Silvi tenggelam dalam kenangan. Menatap Clara di sampingnya. Biar bagaimana pun, pengalaman masa kecil Clara dan Calvin hampir sama. Mereka punya kesamaan masa lalu. Clara yang tertutup itu, enggan membahas masa lalunya di depan semua orang. Termasuk keluarganya sendiri.
"Kamu mirip Calvin..." desah Silvi.
Clara mengangkat satu alisnya. "Aku? Mirip Calvin? Why?"
Silvi tak menjawab. Enggan membahas topik masa lalu yang membuat Clara marah. Ia ingin menjaga perasaan wanita Aries itu.

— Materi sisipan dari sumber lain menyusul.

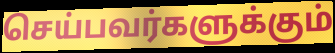
செய்பவர்களுக்கும்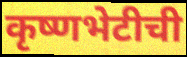
कृष्णभेटीची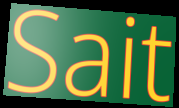
SaitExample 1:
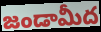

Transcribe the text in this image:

జండామీద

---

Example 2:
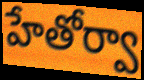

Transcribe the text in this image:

హేతోర్వా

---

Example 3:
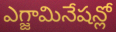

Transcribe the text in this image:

ఎగ్జామినేషన్లో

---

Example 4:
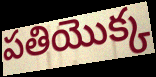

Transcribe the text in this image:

పతియొక్క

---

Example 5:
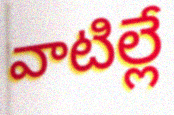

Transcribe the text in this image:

వాటిల్లేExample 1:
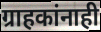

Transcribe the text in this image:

ग्राहकांनाही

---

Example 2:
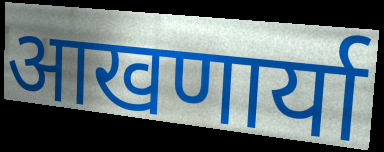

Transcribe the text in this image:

आखणार्या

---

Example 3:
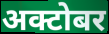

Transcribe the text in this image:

अक्टोबर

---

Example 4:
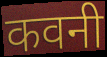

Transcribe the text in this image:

कवनी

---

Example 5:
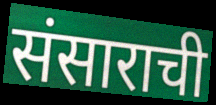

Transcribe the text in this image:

संसाराची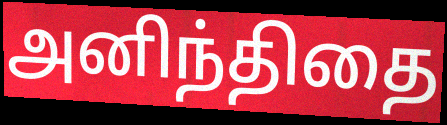
அனிந்திதைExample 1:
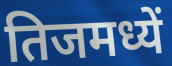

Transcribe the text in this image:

तिजमध्यें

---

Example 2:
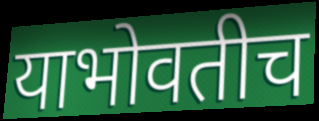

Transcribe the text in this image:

याभोवतीच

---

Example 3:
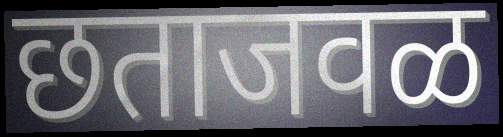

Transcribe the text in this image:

छताजवळ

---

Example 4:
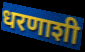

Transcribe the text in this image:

धरणाशी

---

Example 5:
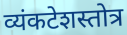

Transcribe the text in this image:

व्यंकटेशस्तोत्र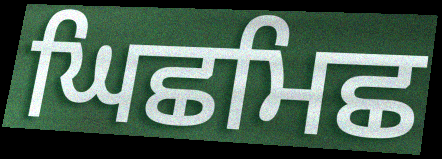
ਘਿਛਮਿਛ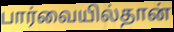
பார்வையில்தான்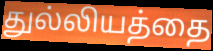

Sisa perjalanan itu terlewati dalam hening. Clara berkonsentrasi pada ruas-ruas jalan yang dilewatinya. Pikiran Silvi bercabang ke arah Riza. Bukannya menyesal menolak tawaran Ta'arufnya, melainkan tak habis pikir dengan sikapnya. Riza yang tampan, kaya-raya, dan saleh, ternyata menyimpan bibit culas.
** Â Â Â
"Aku mengkhawatirkanmu, Silvi. Sekarang aku sudah tak bisa lagi di sisimu selama 24 jam. Tak seperti dua tahun lalu..." Clara lembut mengingatkan.
Silvi menggigit bibirnya masygul. Lalu mengapa? Toh ia bisa menjaga diri sendiri. Ia tak butuh diperhatikan lagi. Biar saja dia hidup sendiri. Jauh lebih enak begini. Mungkin hidupnya lebih tenang, meski berbalut sepi.
"Andai saja aku bisa menjagamu lagi...menemanimu kemana pun kamu pergi...aku takkan sekhawatir ini, Sayang." desah Clara.
Di kantor, Clara tegas dan berwibawa. Di Biro Psikologi, ia profesional. Di kalangan teman-temannya, ia galak. Namun di antara orang-orang yang dicintainya, Clara begitu sabar dan halus.
"Kamu hati-hati ya, Princess. Ok fine, Calvin itu baik. Tapi...dia sakit, Silvi. Dia takkan bisa menjagamu." Clara melanjutkan, nada suaranya kian lembut.